Permit me to puncture the suspense: Under this administration, the state’s position will be to oppose the permitting of any new conventional coal-fired power plants — or to impose so many conditions that the end result is the same.

Carroll also notes that the plan discusses the possibility of nuclear power, though the “plan seems to dismiss current technology as inadequate while implying that it’s unsafe.” Carroll notes that nuclear plants successfully provide large amounts of electricity in many regions of the world.

What future awaits us if Colorado politicians prevent the building of new electrical plants? Kevin R. Collins, “president and CEO of Evergreen Energy Inc., a Denver-based refined coal producer,” rushes to assure readers that he’s on the side of fighting global warming in an article for the Rocky Mountain News. Yet he offers an uncomfortable warning: “Yale professor Charles Perrow, who follows power-supply shortfalls, says ‘I’m prepared to see many more blackouts occurring. … it’s really going to be a freight train running into disaster’.”
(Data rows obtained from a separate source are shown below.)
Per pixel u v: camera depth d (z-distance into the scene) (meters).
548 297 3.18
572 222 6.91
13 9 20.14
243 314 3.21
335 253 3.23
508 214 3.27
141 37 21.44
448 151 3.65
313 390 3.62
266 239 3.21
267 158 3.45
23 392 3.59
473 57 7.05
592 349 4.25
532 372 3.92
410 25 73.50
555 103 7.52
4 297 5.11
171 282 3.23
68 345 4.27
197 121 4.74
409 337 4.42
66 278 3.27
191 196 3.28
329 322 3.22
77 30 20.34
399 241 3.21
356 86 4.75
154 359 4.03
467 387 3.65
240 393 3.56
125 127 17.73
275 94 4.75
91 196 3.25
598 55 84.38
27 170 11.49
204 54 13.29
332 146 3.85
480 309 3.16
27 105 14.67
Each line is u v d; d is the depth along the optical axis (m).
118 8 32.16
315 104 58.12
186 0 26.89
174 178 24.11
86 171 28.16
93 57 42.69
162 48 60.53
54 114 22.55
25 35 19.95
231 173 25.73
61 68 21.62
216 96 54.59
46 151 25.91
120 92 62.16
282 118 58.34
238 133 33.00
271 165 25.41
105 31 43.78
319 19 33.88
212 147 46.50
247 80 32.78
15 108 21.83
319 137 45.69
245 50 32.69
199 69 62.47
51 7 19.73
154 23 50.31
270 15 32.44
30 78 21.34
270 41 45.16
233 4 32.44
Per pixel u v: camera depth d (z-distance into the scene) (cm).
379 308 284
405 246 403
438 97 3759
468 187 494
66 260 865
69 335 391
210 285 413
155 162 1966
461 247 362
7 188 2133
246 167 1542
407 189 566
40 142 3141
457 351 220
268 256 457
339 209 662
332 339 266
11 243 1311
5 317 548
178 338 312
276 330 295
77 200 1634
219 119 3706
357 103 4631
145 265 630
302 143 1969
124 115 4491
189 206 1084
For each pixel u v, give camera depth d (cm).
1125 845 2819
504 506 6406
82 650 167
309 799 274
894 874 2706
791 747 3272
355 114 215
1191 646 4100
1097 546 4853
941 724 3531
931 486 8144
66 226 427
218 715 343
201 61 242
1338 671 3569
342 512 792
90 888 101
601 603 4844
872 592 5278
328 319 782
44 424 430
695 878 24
But then it struck me: there is a sure-fire way to reduce emissions of greenhouse gasses in Colorado by 80 percent! If the state’s politicians keep jacking up taxes, putting the screws to business owners, and imposing higher costs through economic controls, they might eventually succeed in driving out 80 percent of the state’s population. Then emissions will go down by 80 percent! Problem solved.

Colorado has been a growth state. One government agency predicts that the state’s population will increase to 6.3 million by 2025 — around a 35 percent increase. So we’re supposed to increase population by 35 percent and reduce emissions by over 20 percent. Obviously, something’s got to give here.